Why me? She didn’t know me from Harry Baldwin. We’d never exchanged a word in the four years we’d been going to the same school. Maybe some jock ticked her off once too often and she needed a break for a while—somebody nice, somebody normal. More likely she wanted to make some guy jealous. Jocks went berserk when they thought their rightful property was hanging out at the bottom of the food chain.

But what kind of person lived in that breathtakingly perfect body? I didn’t know her any better than she knew me. And here I was praying I could get close enough to lick the sweat off her arm. Was it just hormones? Chemistry? Was that all love was?

The next day I woke still holding the scrap of paper with her phone. I checked to be sure the numbers hadn’t gotten smudged. But I put off calling. I thought it would be better to give it a couple more days. I avoided Bill. He’d want the news, but what could I tell him—that I was temporarily stranded on second base?

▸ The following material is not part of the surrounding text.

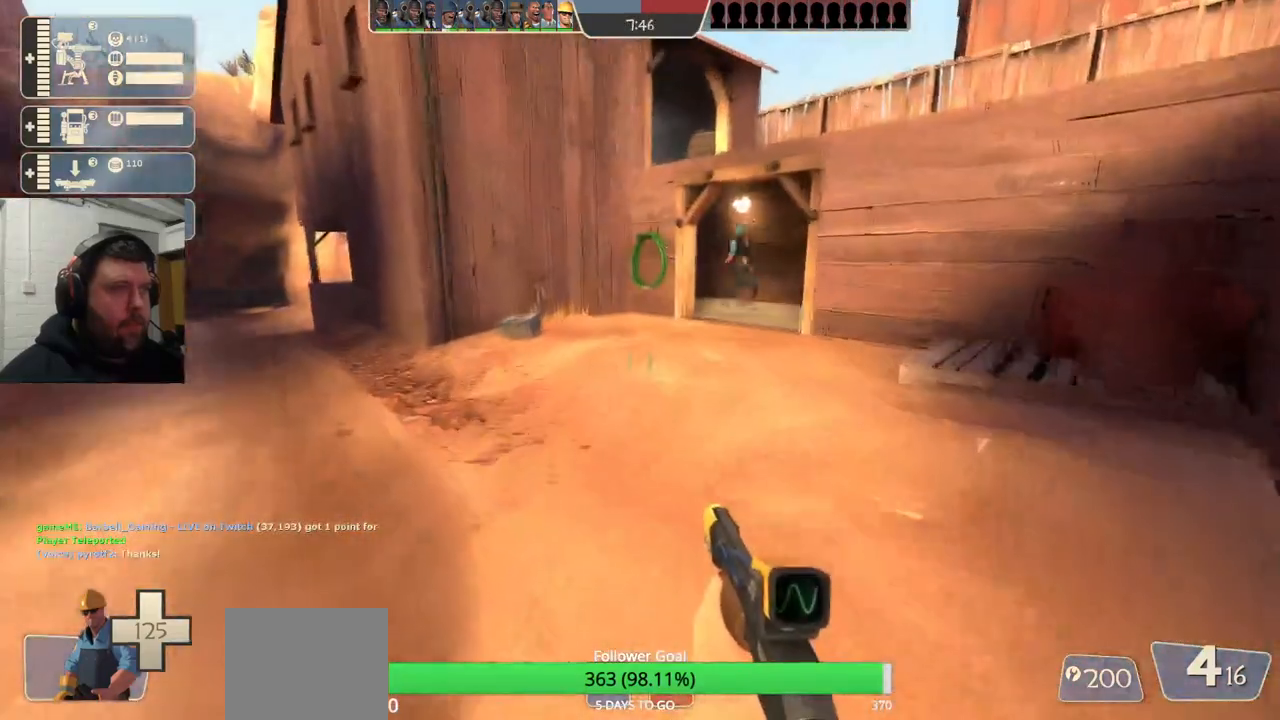
{"buttons": [], "left_stick": "up", "right_stick": "center", "events": []}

On Friday I woke up with stomach cramps. My mom kept me in bed all day eating soup and crackers. I could hardly wait to see Melinda again, but it wouldn’t be cool to give your girlfriend some bug on your first kiss! I decided to wait ‘til this blew over. I lay in bed fantasizing. Walking her home from school, hand in hand. Caressing the golden peach fuzz on her arms. Feeling my lips against hers. Would I call her Mel?

I couldn’t avoid Bill forever. Saturday morning I wandered out to the basketball court. Bill saw me coming and raced over. “So what happened? What did she say?”

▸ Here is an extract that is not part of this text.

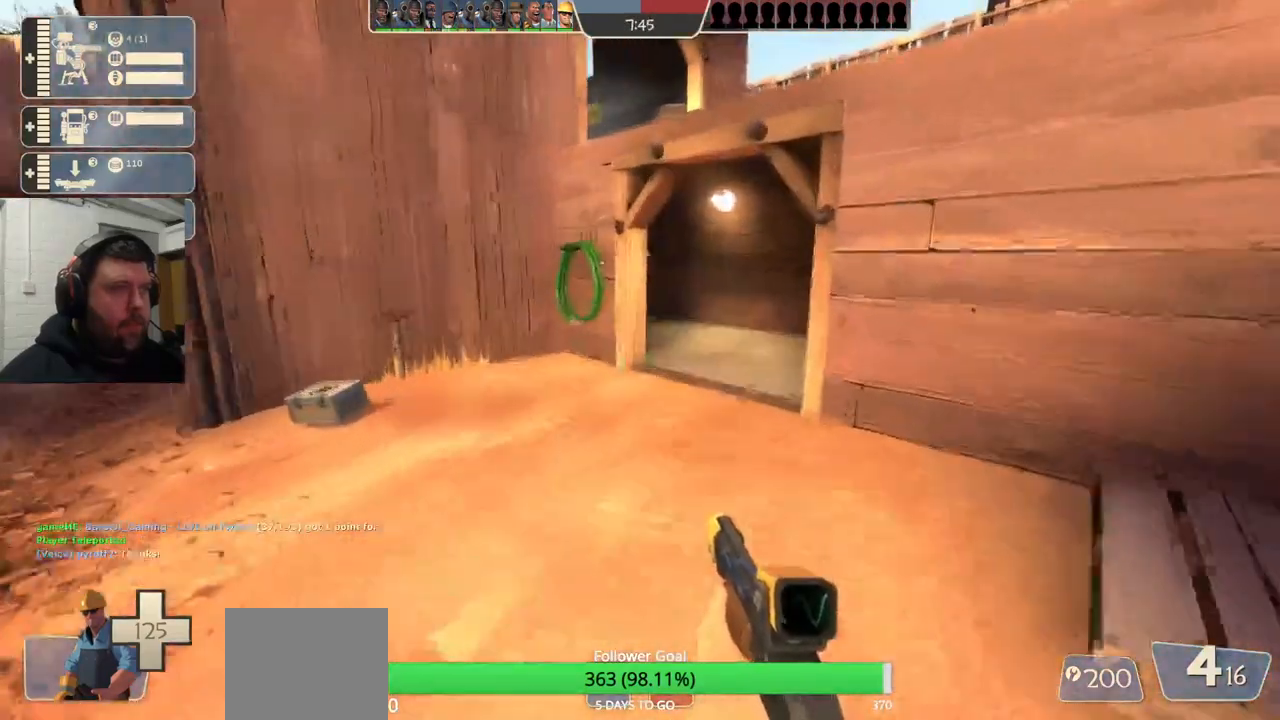
{"buttons": [], "left_stick": "up", "right_stick": "center", "events": []}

“She gave me her phone number.”

“Yes!” He jumped in the air and pumped his arms. “Did you call her yet?”

I didn’t say anything.

“You didn’t call her?” His eyes bugged out. “Why the hell not?”

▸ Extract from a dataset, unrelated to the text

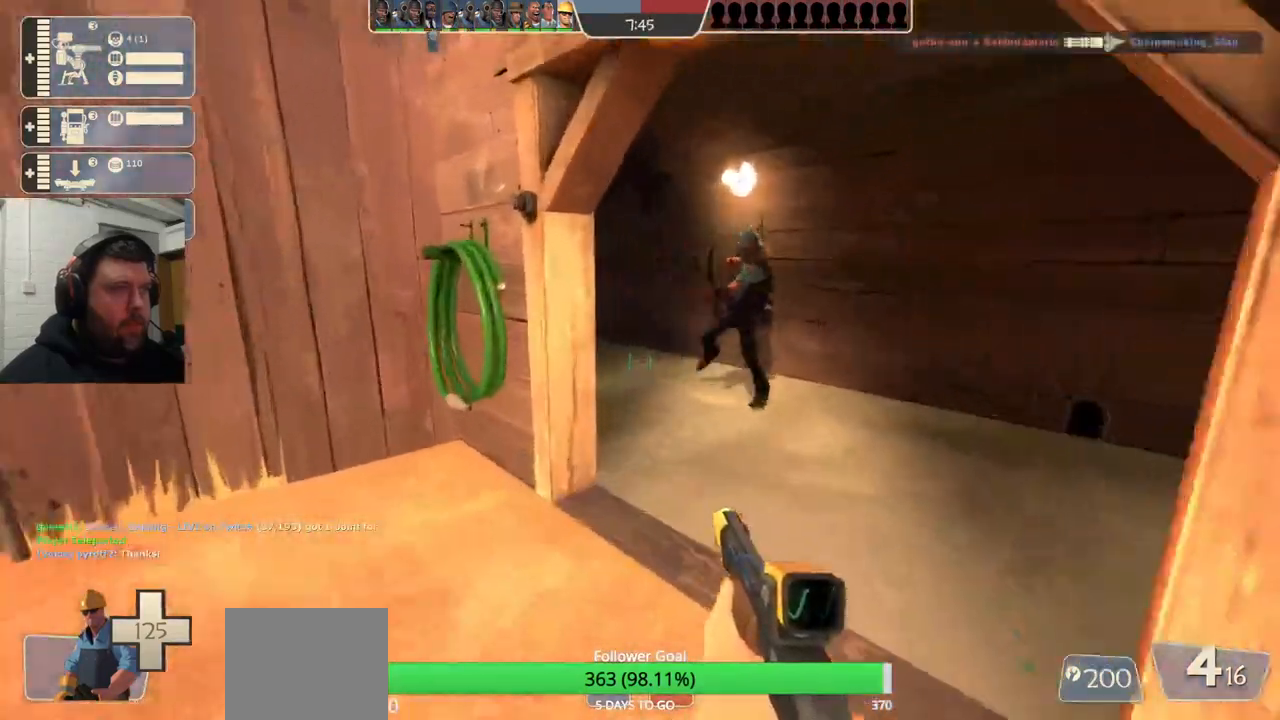
{"buttons": [], "left_stick": "up", "right_stick": "left", "events": [[417, "right_stick", "left"]]}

My eyes wandered across the playground. The gaggle of kids that usually ran screaming about was nowhere to be seen. No foursquare or battleball games—not in this heat. The blacktop was beginning to buckle from the heat in places and the weeds that usually grew three feet high along the fence were shrunken and brown. My stomach rolled over and I winced. “I thought I’d give it a little time. I don’t want her to think I’m desperate.”

“But you are desperate, you dumb shit! And she wants you to call.”

“Don’t worry, I’ll call her.”

* * *

I thought about Melinda Dawson all day and dreamed about her all night. I wanted to spend the rest of my life with her. But so did every other boy in town. They flocked around her, tongues dragging behind them on the sidewalk. High school boys with cars. Jocks. How would a nerd like me fit into her world? They might all freeze me out and the guys would hit on Melinda like I wasn’t even there. The jocks might pants me and stick me headfirst in a garbage can. It wouldn’t be the first time, but it wasn’t fun—especially with your girlfriend watching. Or they could skip the subtle stuff and just beat the crap out of me every time I came around.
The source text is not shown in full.